**Exercise objective:**
Go on with the text about the sculptor Willy Ørskov from where it stops.

**Excerpted text:**
Willy Ørskov (21 December 1920 in Aarhus – 12 June 1990 in Helsingør) was a Danish sculptor who is remembered for works created from plastics and inflatable materials.

Biography
Ørskov's studies at the Valand School of Fine Arts in Gothenburg, Sweden (1954–1960) were completed by stays in Paris, Greece and Italy at the end of the 1950s. During his years in Gothenburg, he taught and worked with ceramics. His early works such as Bymiljø and Gående are Abstract works depicting man in the city. He later began to use plastics including finished products such as pipes and funnels. His pneumatic sculptures consist of inflated pillow shapes and air-filled tubes as can be seen in Sommerskulptur (Summer Sculpture) from the mid-1960s.

Ørskov's works are not designed to be interpreted in terms of recognizable features but rather as an expression of contemporary art, free of any relationship with romantic notions of Naturalism or Mythology. One of his well-known dictums was "The sculpture's content is sculpture." He explained his approach in books such as Aflæsninger af objekter og andre essays (Readings of objects and other essays, 1972) and Den åbne skulptur og udvendighedens æstetik (Open Sculpture and the Aesthetics of the Exterior, 1987). Later in life, he became preoccupied with Terrains Vagues, the largely unorganized, underdeveloped areas on the outskirts of built-up areas, typically with casual, temporary living quarters where he found traces of a primitive sculptural language.

**Source material:**
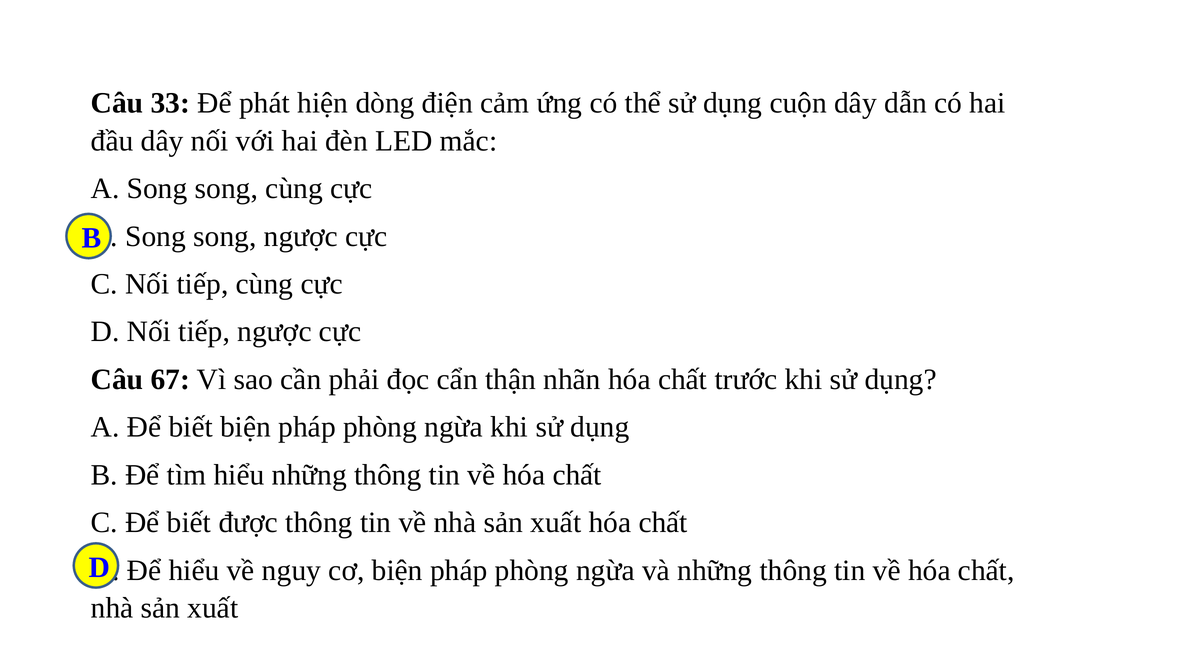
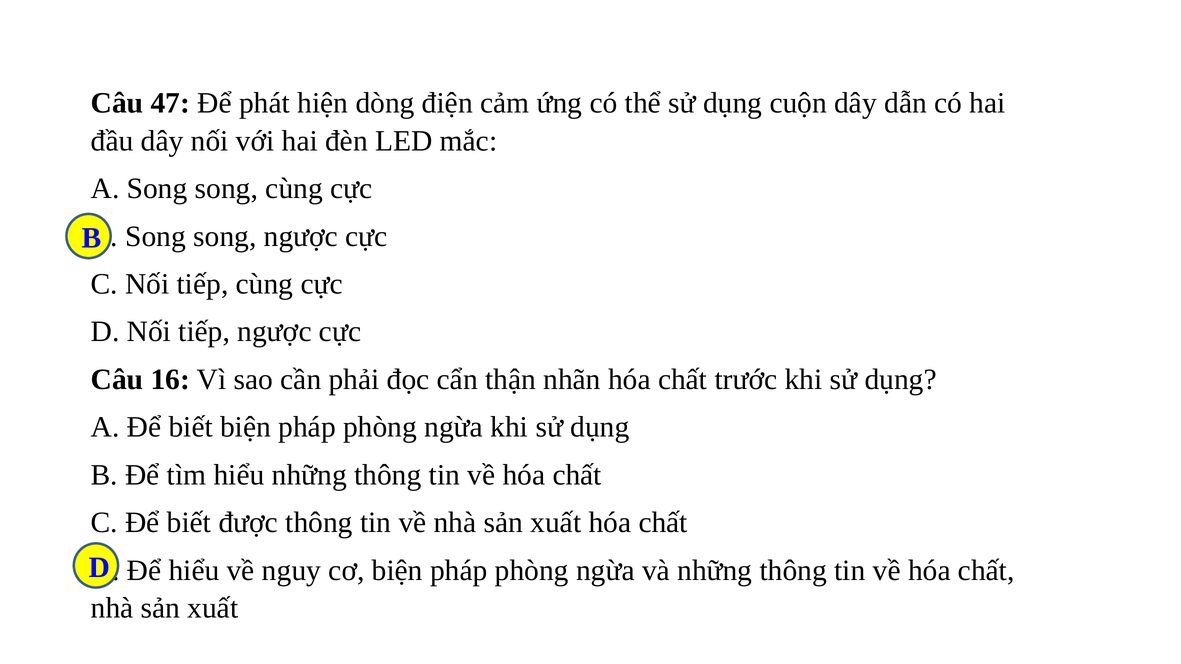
33: 33 -> 47
67: 67 -> 16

**Response to this task:**
Restoration of works
The Danish National Gallery is currently undertaking the restoration of 13 of Ørskov's inflated works which are considered to be of outstanding national importance. Made of materials such as plastics and rubber, the sculptures have deteriorated to a point where they are no longer inflatable. After restoration and re-establishment of their pneumatic properties, the works will once again be suitable for display.

Awards
Ørskov was awarded the Eckersberg Medal in 1969  and the Thorvaldsen Medal in 1973.

References

Bibliography
Edwards, Folke: Willy Ørskov, 1976, Copenhagen, Gyldendal, . 
Grathwol, Grethe; Bojesen, Benedicte: Willy Ørskov retrospektiv, 1994, Copenhagen, Sophienholm. 
Ørskov, Willy: Aflæsning af objekter og andre essays, 1966, Copenhagen, Borgen. 
Ørskov, Willy: Den öppna skulpturen = avion veistotaide = den åbne skulptur, 1987, Helsinki, Nordiskt konstcentrum. 
Ørskov, Willy:
Ørskov, Willy: Lighed og identitet, 1978, Copenhagen, Borgen. . 
Ørskov, Willy: Objekterne - proces og tilstand, 1972, Copenhagen, Borgen.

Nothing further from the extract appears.